Hi cedar, it was nice to see you on the other thread. 'Wiping bottoms' def keeps your mind off other things!
How are you? It's funny, with my last pg I too felt lots of cramping litterally a few days after ovulation and thought this just doesn't feel right, not how I usually do when waiting for AF. I knew I must be pg so it wasn't such a shock seeing the BFP this time round (well of course it was really!). Having said that I have only mc twice and not had an ep so not sure if you feel 'more' post ov the first few cycles. My pains were like constant ov pains which I just don't get except at ov.

lissie

Hope you're feeling a bit better PE.

Must admit I'm feeling better now AF has finished.
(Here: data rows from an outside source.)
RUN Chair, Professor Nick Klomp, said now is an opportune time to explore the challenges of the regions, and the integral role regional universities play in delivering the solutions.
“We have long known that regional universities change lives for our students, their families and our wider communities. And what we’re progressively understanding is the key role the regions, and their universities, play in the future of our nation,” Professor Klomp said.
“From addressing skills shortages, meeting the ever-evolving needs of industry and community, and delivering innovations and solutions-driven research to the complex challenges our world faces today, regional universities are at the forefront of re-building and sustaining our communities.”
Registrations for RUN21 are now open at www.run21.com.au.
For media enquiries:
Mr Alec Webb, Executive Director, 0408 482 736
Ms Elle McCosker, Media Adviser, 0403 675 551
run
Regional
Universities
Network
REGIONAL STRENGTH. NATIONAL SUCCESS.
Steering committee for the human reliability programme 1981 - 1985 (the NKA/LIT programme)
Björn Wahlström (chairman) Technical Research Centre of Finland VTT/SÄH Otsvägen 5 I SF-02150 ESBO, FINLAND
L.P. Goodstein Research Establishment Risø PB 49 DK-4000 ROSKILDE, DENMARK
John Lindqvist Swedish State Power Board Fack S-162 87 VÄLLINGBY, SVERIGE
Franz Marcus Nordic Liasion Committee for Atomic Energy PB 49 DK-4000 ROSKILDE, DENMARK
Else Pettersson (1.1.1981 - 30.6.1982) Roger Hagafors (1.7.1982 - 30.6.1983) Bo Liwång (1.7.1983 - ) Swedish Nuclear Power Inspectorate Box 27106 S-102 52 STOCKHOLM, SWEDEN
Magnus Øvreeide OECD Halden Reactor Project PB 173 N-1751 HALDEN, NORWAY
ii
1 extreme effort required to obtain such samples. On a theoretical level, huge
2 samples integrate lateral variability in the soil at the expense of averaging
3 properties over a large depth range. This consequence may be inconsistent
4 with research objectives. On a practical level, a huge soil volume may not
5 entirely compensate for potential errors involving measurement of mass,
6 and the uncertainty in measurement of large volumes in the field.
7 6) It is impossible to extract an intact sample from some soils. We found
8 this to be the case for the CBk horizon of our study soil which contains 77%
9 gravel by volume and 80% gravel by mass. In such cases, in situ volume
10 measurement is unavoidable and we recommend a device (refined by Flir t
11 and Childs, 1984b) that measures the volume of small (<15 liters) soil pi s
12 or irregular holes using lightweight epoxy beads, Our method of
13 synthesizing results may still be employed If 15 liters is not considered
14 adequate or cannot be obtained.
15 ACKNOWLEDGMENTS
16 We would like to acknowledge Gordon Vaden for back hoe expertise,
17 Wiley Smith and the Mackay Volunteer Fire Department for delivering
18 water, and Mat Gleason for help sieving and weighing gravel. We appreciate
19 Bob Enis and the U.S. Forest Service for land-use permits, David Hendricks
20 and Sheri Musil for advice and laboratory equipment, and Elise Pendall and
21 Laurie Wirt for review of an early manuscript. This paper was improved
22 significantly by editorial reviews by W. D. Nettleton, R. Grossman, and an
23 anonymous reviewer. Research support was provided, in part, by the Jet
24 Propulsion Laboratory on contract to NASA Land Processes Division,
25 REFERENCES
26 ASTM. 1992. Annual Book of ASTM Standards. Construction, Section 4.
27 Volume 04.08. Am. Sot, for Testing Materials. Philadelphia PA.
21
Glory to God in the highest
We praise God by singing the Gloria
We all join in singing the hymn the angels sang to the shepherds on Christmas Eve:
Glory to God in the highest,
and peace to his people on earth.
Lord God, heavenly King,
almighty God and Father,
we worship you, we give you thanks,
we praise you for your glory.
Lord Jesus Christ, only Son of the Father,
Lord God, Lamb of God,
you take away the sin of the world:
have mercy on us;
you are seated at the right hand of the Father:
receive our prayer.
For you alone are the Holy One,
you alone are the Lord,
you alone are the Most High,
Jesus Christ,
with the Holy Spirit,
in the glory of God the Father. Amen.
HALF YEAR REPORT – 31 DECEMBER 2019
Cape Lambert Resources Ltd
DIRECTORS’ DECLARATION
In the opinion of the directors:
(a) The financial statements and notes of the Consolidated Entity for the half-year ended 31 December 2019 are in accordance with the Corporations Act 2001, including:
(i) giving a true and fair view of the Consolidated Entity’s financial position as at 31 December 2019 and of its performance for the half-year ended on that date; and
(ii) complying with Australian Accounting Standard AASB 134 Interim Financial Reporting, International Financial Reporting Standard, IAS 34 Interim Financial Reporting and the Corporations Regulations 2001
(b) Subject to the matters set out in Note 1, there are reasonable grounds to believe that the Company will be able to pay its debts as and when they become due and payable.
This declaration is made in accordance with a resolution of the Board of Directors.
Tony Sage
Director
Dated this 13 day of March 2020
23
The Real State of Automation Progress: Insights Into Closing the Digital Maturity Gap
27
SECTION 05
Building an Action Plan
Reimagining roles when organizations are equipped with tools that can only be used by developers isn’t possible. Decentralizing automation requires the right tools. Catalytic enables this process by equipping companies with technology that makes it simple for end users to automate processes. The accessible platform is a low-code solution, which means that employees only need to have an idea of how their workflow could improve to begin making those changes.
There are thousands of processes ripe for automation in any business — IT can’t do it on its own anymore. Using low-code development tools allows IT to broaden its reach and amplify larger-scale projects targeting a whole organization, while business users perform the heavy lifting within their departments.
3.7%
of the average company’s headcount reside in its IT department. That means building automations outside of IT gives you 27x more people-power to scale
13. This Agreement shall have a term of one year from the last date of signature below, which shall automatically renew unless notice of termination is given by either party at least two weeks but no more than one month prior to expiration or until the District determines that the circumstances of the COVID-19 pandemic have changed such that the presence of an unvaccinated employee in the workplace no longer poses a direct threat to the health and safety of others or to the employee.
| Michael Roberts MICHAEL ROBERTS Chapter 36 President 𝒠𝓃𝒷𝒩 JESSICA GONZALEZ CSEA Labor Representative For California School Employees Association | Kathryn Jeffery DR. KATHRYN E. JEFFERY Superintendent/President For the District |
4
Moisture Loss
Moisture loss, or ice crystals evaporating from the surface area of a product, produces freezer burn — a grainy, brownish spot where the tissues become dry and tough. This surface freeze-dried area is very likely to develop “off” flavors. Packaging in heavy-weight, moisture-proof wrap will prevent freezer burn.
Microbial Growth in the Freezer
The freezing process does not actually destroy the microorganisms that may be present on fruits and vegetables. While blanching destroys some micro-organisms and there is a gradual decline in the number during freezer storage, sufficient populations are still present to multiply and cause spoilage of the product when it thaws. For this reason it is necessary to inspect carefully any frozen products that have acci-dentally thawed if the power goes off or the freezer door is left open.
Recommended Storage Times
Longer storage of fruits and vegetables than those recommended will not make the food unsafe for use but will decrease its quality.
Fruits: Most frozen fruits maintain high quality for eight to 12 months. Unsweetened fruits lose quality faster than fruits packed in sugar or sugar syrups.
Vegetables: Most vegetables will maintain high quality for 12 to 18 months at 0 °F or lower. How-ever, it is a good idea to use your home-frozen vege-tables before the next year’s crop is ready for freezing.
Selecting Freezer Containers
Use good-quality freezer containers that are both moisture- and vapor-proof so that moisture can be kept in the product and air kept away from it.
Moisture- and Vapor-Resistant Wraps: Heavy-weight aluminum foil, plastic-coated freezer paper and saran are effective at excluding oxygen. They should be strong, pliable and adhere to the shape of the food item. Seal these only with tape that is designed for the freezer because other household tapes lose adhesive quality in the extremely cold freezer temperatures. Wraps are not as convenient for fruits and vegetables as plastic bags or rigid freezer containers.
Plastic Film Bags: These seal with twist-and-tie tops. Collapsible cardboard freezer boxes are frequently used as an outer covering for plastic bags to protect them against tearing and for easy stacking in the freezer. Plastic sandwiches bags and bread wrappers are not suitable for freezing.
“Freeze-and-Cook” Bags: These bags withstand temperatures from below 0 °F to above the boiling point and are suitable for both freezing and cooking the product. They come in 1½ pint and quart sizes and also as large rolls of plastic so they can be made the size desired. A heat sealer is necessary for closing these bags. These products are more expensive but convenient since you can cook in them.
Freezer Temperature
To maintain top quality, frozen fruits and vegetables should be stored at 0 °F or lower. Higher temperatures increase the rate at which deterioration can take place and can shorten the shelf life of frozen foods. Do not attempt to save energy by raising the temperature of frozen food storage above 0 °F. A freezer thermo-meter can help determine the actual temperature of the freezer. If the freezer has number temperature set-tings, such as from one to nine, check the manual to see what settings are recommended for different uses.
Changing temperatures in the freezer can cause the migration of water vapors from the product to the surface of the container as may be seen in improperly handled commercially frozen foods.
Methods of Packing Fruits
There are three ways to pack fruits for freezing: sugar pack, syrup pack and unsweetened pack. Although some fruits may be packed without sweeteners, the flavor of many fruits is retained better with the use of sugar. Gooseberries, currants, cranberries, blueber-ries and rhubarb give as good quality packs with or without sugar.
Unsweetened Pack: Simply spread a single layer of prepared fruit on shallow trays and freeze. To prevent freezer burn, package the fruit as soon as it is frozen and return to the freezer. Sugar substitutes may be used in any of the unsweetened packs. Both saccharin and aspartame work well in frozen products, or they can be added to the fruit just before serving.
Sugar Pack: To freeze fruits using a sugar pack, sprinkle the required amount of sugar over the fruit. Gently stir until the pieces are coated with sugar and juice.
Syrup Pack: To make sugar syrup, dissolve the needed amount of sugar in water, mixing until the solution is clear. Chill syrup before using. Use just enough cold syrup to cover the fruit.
Also feel quite content about not charting this month! The break of not worrying about getting pg again is allowing me to focus more on ds & dd. I feel a little like I've 'not been paying attention' to dd growing up, always thinking I'll be having another one to experience it all again with. But now that we're not ttc atm I'm so wrapped up in her '-isms' and loving seeing her blossom from a baby to a toddler. Happy mummy atm!

cedar12 · 27/04/2007 08:34

Hi everyone, I am afraid I need to have a rant feeling like shit cd28 feeling really down so af must be on its way. Dh being crappy cant understand why I get so angry. I got really upset last night and angry with everyone. I think dh thinks I am going mad feeling really angry about other people being pg. I even explained the stages of grief to him, hes just shit. I wish he would just understand that I am going to get upset every month.
Pink elephant I think you are probably right about hsg. Especially as you had a lot of pain at the time.
99rb I hope has started to wipe! You really good at the moment maybe I should stop charting etc I think its doing my head in. But I worry i will miss the vital days.
Lissie I gave in today did a test bfn. I will be joining you at clear blue anonymous.